(Beginning of Records for this exercise)
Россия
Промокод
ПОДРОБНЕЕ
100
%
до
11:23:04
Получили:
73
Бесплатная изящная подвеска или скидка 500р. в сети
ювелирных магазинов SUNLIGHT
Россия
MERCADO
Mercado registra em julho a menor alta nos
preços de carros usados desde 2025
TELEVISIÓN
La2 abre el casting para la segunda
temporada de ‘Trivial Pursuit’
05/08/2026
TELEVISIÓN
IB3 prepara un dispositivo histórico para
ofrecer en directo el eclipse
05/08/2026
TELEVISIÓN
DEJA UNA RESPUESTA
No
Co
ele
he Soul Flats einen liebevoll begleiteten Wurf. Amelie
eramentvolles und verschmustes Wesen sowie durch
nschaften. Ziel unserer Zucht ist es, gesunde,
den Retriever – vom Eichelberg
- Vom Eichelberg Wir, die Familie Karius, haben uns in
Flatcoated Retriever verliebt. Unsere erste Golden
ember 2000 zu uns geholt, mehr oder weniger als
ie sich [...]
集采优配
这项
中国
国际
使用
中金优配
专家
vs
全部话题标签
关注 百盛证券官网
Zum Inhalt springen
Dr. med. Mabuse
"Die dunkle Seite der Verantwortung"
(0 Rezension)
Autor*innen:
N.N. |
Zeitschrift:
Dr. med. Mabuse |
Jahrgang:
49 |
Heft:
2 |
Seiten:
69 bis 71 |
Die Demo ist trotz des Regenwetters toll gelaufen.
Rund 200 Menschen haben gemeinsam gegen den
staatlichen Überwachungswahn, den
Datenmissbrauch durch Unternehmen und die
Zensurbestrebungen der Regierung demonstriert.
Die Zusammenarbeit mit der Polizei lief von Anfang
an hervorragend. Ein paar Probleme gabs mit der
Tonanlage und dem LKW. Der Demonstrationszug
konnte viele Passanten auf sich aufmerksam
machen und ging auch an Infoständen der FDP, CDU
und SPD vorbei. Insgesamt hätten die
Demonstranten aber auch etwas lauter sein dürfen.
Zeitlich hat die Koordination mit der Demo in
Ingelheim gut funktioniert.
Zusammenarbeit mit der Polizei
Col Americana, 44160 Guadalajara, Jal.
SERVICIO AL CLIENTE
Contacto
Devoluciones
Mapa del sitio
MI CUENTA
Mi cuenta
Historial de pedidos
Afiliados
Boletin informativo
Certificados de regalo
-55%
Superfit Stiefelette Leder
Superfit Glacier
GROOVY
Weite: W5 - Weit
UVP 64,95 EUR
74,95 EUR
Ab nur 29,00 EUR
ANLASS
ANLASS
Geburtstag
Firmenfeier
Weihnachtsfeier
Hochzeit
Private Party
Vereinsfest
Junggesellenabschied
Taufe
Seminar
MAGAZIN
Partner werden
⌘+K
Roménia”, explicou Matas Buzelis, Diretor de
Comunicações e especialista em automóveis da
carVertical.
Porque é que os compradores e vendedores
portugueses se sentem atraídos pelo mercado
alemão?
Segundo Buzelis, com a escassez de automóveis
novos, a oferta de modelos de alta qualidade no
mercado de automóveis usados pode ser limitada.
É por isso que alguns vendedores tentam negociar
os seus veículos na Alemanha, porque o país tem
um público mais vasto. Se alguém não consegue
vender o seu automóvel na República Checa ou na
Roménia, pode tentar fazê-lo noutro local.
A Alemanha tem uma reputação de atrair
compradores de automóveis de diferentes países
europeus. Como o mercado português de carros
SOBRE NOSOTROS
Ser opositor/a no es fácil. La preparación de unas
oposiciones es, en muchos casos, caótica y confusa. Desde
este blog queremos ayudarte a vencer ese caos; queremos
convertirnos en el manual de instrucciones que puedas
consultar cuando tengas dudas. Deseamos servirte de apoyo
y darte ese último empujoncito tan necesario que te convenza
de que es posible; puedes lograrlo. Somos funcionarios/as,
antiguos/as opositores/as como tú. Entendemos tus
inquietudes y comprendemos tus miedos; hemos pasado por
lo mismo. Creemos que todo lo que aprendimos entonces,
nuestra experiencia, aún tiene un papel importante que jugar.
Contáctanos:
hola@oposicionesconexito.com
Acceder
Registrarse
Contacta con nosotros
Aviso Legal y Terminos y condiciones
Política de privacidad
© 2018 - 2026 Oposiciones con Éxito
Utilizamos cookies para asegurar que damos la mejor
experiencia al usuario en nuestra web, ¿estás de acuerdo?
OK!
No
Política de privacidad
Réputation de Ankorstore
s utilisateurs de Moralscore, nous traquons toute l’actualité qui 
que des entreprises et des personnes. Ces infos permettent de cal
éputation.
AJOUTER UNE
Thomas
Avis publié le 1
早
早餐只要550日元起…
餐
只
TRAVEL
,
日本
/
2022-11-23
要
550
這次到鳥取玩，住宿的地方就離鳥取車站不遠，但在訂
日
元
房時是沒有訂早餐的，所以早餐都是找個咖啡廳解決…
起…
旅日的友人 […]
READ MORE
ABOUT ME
(End of Records for this exercise)
**Job item:**
Repeat the data above in full, word for word.

**Answer below:**
Россия
Промокод
ПОДРОБНЕЕ
100
%
до
11:23:04
Получили:
73
Бесплатная изящная подвеска или скидка 500р. в сети
ювелирных магазинов SUNLIGHT
Россия
MERCADO
Mercado registra em julho a menor alta nos
preços de carros usados desde 2025
TELEVISIÓN
La2 abre el casting para la segunda
temporada de ‘Trivial Pursuit’
05/08/2026
TELEVISIÓN
IB3 prepara un dispositivo histórico para
ofrecer en directo el eclipse
05/08/2026
TELEVISIÓN
DEJA UNA RESPUESTA
No
Co
ele
he Soul Flats einen liebevoll begleiteten Wurf. Amelie
eramentvolles und verschmustes Wesen sowie durch
nschaften. Ziel unserer Zucht ist es, gesunde,
den Retriever – vom Eichelberg
- Vom Eichelberg Wir, die Familie Karius, haben uns in
Flatcoated Retriever verliebt. Unsere erste Golden
ember 2000 zu uns geholt, mehr oder weniger als
ie sich [...]
集采优配
这项
中国
国际
使用
中金优配
专家
vs
全部话题标签
关注 百盛证券官网
Zum Inhalt springen
Dr. med. Mabuse
"Die dunkle Seite der Verantwortung"
(0 Rezension)
Autor*innen:
N.N. |
Zeitschrift:
Dr. med. Mabuse |
Jahrgang:
49 |
Heft:
2 |
Seiten:
69 bis 71 |
Die Demo ist trotz des Regenwetters toll gelaufen.
Rund 200 Menschen haben gemeinsam gegen den
staatlichen Überwachungswahn, den
Datenmissbrauch durch Unternehmen und die
Zensurbestrebungen der Regierung demonstriert.
Die Zusammenarbeit mit der Polizei lief von Anfang
an hervorragend. Ein paar Probleme gabs mit der
Tonanlage und dem LKW. Der Demonstrationszug
konnte viele Passanten auf sich aufmerksam
machen und ging auch an Infoständen der FDP, CDU
und SPD vorbei. Insgesamt hätten die
Demonstranten aber auch etwas lauter sein dürfen.
Zeitlich hat die Koordination mit der Demo in
Ingelheim gut funktioniert.
Zusammenarbeit mit der Polizei
Col Americana, 44160 Guadalajara, Jal.
SERVICIO AL CLIENTE
Contacto
Devoluciones
Mapa del sitio
MI CUENTA
Mi cuenta
Historial de pedidos
Afiliados
Boletin informativo
Certificados de regalo
-55%
Superfit Stiefelette Leder
Superfit Glacier
GROOVY
Weite: W5 - Weit
UVP 64,95 EUR
74,95 EUR
Ab nur 29,00 EUR
ANLASS
ANLASS
Geburtstag
Firmenfeier
Weihnachtsfeier
Hochzeit
Private Party
Vereinsfest
Junggesellenabschied
Taufe
Seminar
MAGAZIN
Partner werden
⌘+K
Roménia”, explicou Matas Buzelis, Diretor de
Comunicações e especialista em automóveis da
carVertical.
Porque é que os compradores e vendedores
portugueses se sentem atraídos pelo mercado
alemão?
Segundo Buzelis, com a escassez de automóveis
novos, a oferta de modelos de alta qualidade no
mercado de automóveis usados pode ser limitada.
É por isso que alguns vendedores tentam negociar
os seus veículos na Alemanha, porque o país tem
um público mais vasto. Se alguém não consegue
vender o seu automóvel na República Checa ou na
Roménia, pode tentar fazê-lo noutro local.
A Alemanha tem uma reputação de atrair
compradores de automóveis de diferentes países
europeus. Como o mercado português de carros
SOBRE NOSOTROS
Ser opositor/a no es fácil. La preparación de unas
oposiciones es, en muchos casos, caótica y confusa. Desde
este blog queremos ayudarte a vencer ese caos; queremos
convertirnos en el manual de instrucciones que puedas
consultar cuando tengas dudas. Deseamos servirte de apoyo
y darte ese último empujoncito tan necesario que te convenza
de que es posible; puedes lograrlo. Somos funcionarios/as,
antiguos/as opositores/as como tú. Entendemos tus
inquietudes y comprendemos tus miedos; hemos pasado por
lo mismo. Creemos que todo lo que aprendimos entonces,
nuestra experiencia, aún tiene un papel importante que jugar.
Contáctanos:
hola@oposicionesconexito.com
Acceder
Registrarse
Contacta con nosotros
Aviso Legal y Terminos y condiciones
Política de privacidad
© 2018 - 2026 Oposiciones con Éxito
Utilizamos cookies para asegurar que damos la mejor
experiencia al usuario en nuestra web, ¿estás de acuerdo?
OK!
No
Política de privacidad
Réputation de Ankorstore
s utilisateurs de Moralscore, nous traquons toute l’actualité qui 
que des entreprises et des personnes. Ces infos permettent de cal
éputation.
AJOUTER UNE
Thomas
Avis publié le 1
早
早餐只要550日元起…
餐
只
TRAVEL
,
日本
/
2022-11-23
要
550
這次到鳥取玩，住宿的地方就離鳥取車站不遠，但在訂
日
元
房時是沒有訂早餐的，所以早餐都是找個咖啡廳解決…
起…
旅日的友人 […]
READ MORE
ABOUT ME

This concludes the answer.